What you will do | For the string "database", count the lines in the records below that contain it. Answer with that number alone.
The records Start Marker
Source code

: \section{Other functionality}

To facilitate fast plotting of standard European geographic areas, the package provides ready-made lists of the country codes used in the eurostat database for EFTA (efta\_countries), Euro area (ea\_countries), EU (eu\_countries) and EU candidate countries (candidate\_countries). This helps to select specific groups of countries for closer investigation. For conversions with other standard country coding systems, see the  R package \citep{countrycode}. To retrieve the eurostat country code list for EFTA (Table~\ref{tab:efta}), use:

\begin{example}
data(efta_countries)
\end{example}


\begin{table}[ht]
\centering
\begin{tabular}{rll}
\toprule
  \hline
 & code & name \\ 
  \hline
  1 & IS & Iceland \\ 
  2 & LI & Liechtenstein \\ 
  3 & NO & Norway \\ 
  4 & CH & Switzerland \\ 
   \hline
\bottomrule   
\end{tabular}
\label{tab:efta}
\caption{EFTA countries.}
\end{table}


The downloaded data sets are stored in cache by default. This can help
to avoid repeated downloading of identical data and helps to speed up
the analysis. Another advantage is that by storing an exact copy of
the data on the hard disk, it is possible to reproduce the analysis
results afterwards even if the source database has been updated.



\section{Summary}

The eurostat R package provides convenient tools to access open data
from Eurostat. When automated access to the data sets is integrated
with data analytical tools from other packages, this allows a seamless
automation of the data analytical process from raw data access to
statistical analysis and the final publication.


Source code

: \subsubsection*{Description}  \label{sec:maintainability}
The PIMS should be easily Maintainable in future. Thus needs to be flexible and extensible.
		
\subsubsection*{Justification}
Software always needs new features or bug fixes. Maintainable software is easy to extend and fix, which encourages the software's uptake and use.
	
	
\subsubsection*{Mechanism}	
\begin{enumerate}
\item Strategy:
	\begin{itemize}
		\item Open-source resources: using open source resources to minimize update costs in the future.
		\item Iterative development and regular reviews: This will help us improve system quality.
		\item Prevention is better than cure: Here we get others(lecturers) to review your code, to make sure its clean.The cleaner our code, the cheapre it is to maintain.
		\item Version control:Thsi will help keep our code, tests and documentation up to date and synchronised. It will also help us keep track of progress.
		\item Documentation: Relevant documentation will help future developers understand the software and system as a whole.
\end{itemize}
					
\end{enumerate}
The records End Marker
Answer space | 2